Modifying attribute data types: Column aliases

A column alias is a new data type that you can specify in place of the default data type for a given attribute form. Column aliases allow you to specify a more appropriate data type that can help avoid errors in your SQL.

They can also help you take more advantage of the data in your data warehouse. For attributes, a column alias performs the same function as it does for facts. By default, the data type for an attribute form is inherited from the data type of the column on which the form is defined. This inheritance is governed by MicroStrategy, which attempts to use a data type as similar as possible to the data type in your database or other data source (see Data Types for more information on how MicroStrategy selects a matching data type). However, there are cases where you may need to change the data type. The following are some examples of such cases.

In your data warehouse you have a lookup table for an Accounts attribute where the ID is Account Number and the ID is stored in the database as DECIMAL(18, 0). Because this column stores high-precision values, you must modify the column alias for the attribute form and map it to a special data type, Big Decimal. By doing so, the precision can be preserved when performing filtering, drilling, or page-by on the Account attribute.

Another example could be a case in which your warehouse does not have a lookup table for year information, but you would like to create a Year attribute. Many database platforms have functions that can extract parts of a date from a Date data type. For example, SQL Server has a Year function that extracts just the year from a date. In such a case, you can create a Year attribute using the following form expression:

ApplySimple("Year(#0)",[Date_Id])

The ApplySimple expression above is syntactically correct for SQL Server. However, depending on your database or data source type, you may need to use a different syntax.

The data type for this attribute is automatically set to a Date data type. This is because Date_ID is a Date data type. However, the result of the ApplySimple calculation is an integer value that represents a given year, such as 2011.

When a temporary SQL table is created, if you do not change the data type of the column alias, the system uses a Date data type and tries to insert integer data into this column. While this does not create a problem in all database platforms, some databases will return an error. To avoid the possibility of an error due to conflicting data types, modify the column alias for the attribute form and change the default Date data type to an Integer data type.

In addition to specifying the data type to be used for an attribute form, the column alias also lets you specify the column alias name to be used in the SQL generated by MicroStrategy. When you create a form expression using a custom expression or multiple columns (as discussed in Attribute form expressions), the column alias for the attribute form defaults to CustCol (or CustCol_1, CustCol_2, and so on). The following piece of SQL shows, in bold, where the column alias name is used:

SELECT Year(a12.Date_Id) CustCol_1,
			sum(a11.Tot_Dollar_Sales) WJXBFS1
FROM YR_CATEGORY_SLS a11
			cross join TRANS_DATE_LW_LY a12
GROUP BY Year(a12.Date_Id)

While the column alias name does not affect the actual results or your report, you can change the column alias name to be more meaningful. The above example is a simple one, but this can be useful for troubleshooting the SQL for a particularly complex report.

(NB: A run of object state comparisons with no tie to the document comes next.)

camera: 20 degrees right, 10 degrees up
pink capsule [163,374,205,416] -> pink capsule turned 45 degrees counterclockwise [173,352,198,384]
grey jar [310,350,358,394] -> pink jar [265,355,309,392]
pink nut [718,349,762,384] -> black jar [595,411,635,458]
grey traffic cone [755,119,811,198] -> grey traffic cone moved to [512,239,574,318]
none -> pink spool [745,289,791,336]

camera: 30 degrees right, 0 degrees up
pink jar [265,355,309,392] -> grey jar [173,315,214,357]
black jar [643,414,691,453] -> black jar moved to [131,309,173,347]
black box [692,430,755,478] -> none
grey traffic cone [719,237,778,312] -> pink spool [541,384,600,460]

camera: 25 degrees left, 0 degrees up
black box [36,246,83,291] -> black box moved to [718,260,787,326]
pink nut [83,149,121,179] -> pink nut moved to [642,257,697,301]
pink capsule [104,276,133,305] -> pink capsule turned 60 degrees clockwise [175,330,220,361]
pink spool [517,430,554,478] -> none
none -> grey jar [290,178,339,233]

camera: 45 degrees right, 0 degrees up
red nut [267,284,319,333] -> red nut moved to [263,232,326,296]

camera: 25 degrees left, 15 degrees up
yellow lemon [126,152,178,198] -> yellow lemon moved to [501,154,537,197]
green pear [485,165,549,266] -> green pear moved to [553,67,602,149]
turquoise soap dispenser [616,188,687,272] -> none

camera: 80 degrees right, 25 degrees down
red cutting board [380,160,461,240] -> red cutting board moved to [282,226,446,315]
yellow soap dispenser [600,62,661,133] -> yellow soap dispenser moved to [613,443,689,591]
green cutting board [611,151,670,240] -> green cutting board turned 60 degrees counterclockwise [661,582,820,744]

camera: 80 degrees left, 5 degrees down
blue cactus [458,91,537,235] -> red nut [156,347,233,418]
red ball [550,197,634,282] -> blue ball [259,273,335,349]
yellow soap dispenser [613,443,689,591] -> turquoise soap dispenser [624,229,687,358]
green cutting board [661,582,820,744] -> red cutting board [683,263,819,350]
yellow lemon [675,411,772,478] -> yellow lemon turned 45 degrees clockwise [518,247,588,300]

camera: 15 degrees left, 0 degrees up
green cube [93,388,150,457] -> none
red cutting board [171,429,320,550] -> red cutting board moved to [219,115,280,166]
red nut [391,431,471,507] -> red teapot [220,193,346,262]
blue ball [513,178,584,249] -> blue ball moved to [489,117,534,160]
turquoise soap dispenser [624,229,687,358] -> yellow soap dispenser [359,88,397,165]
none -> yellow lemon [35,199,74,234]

You can use the Attribute Editor to create column aliases. You can also use Architect to create column aliases, as described in Creating and modifying multiple attributes.

Prerequisite

This procedure assumes you have already created an attribute with a valid attribute expression for which to create a new column alias.

To create a column alias for an attribute

1 In MicroStrategy Developer, log in to the project source that contains the attribute to create a new column alias for.
2 Right-click the attribute and select Edit. If a message is displayed asking if you want to use read only mode or edit mode, select Edit and click OK to open the Attribute Editor in edit mode so that you can make changes to the attribute. The Attribute Editor opens.
If you are only given the option of opening the Attribute Editor in read only mode, this means another user is modifying the project’s schema. You cannot open the Attribute Editor in edit mode until the other user is finished with their changes and the schema is unlocked.
For information on how you can use read only mode and edit mode for various schema editors, see Using read only or edit mode for schema editors.
3 Select an attribute form and click Modify. The Modify Attribute Form dialog box opens.
4 Select the Column Alias tab.
5 In the Column alias area, click Modify. The Column Editor - Column Selection dialog box opens.
6 Select New to create a new column alias. The Column Editor - Definition dialog box opens.
7 You can modify the following properties for the column alias:
Column name: The name for the column alias which is used in any SQL statements which include the attribute form column.
Data type: The data type for the attribute form. For a description of the different data types supported by MicroStrategy, see Data Types.
Depending on the data type selected, you can specify the byte length, bit length, precision, scale, or time scale for your column alias.
8 Click OK to save your changes and return to the Column Editor - Column Selection dialog box.
9 Click OK to save your changes and return to the Attribute Editor.
10 Select Save and Close to save your changes.